In so many of the pictures, children painted their families as if they were whole and no one had died, health workers said.
Many of the children “blame themselves for having survived,” Colak said. Teenagers especially tried to “suppress their trauma,” believing they needed to stay strong for their families.
Outside the town, concrete foundations have been poured between olive groves and a highway, and the shells of half a dozen apartment blocks have already appeared. Elsewhere in the province, large, tidy village homes have also been completed. The construction is being overseen by TOKI, the state housing agency, whose projects survived the earthquakes better than many privately constructed buildings. Inspectors, working for the government or private companies, said strict construction standards were being applied to the new developments, despite the speed with which they were being erected.
The plans call for more than 5,000 units to be built across the district, construction officials said, adding that it was still unclear whether commercial activities would resume in the old town or be moved closer to the new housing.
Zeynel Akar, 43, a Nurdagi resident who works as an accountant for one of the building contractors, said the success of the project would depend on whether businesses and job opportunities came back to Nurdagi and whether things like stores were built at the new site. “If not, people will have to migrate somewhere else,” he said. “Because life is not sustainable.”

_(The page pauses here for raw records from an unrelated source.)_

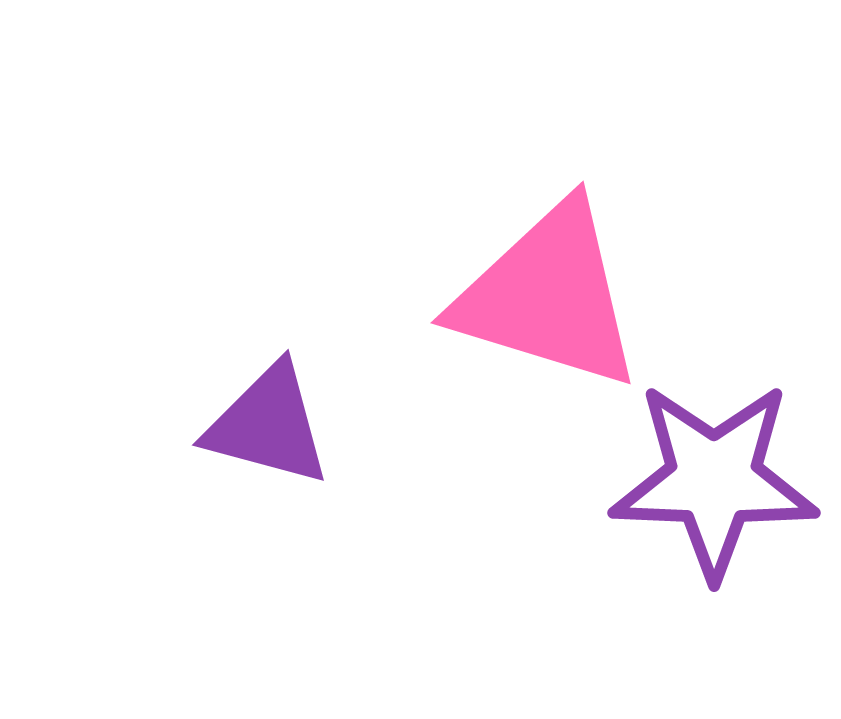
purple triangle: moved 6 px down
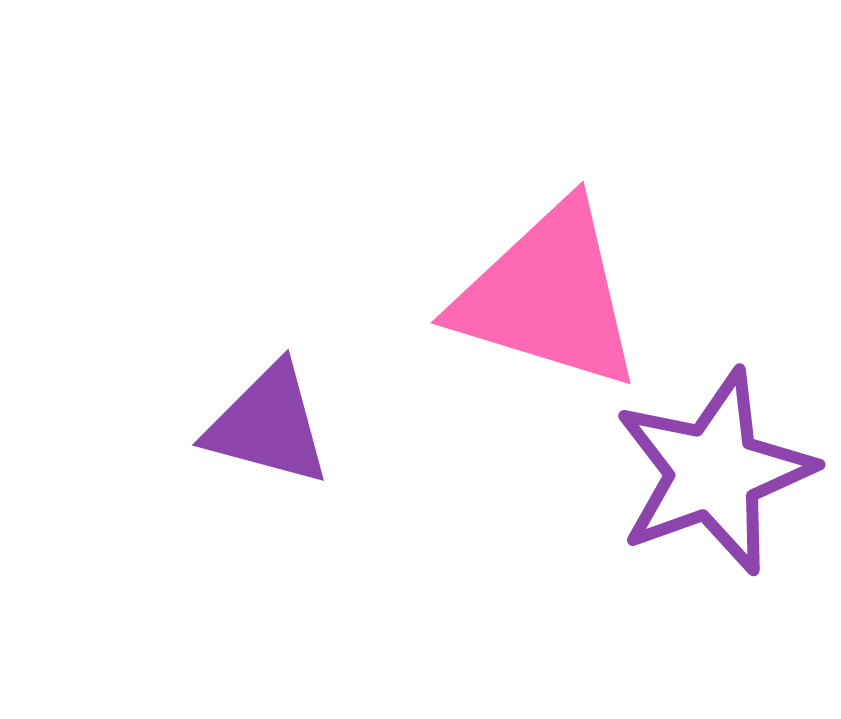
purple star: moved 8 px up; rotated 22 degrees counterclockwise
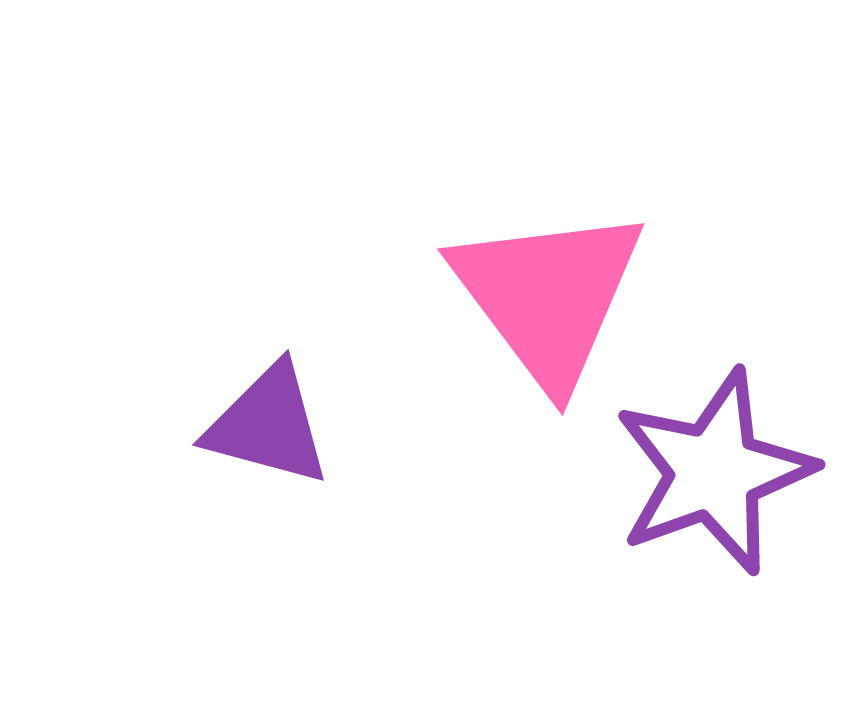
pink triangle: rotated 36 degrees clockwise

Viewed from the mountains above Nurdagi, the container camps now dominate the landscape. Some of the units came from Qatar, where they were used to house ticket holders during soccer’s recent World Cup.
In one camp, Hatice Koyuncu’s family had customized their unit, building a porch from discarded plywood and growing a garden of eggplant, tomatoes and peppers, an activity she said helped her kill time and soothed her epilepsy. The family was hoping for one of the new apartments, or else permission to rebuild their destroyed home. “God willing,” Koyuncu said.
Her 21-year-old daughter, Nuray, was more anxious about the future: worried about her responsibilities as the eldest child to take care of her family. She feared they would not be able to afford one of the new apartments while they paid off debts incurred before the earthquakes. She was about to graduate from college, trained as a lab technician, but fretted she would not be able to find a job if she didn’t leave Nurdagi, and couldn’t leave without bringing her mother and younger brother along.
“I am feeling very nervous about these things,” she said. And she was haunted by the past.
When she visited the old town now, she was struck by the “loneliness” of the city and how dark it was at night. The rubble reminded her of those who had been trapped beneath it.
“It’s a very devastating thing to see in the place where you grew up,” she said. “It’s going to pass. But I don’t know if it will be forgotten.”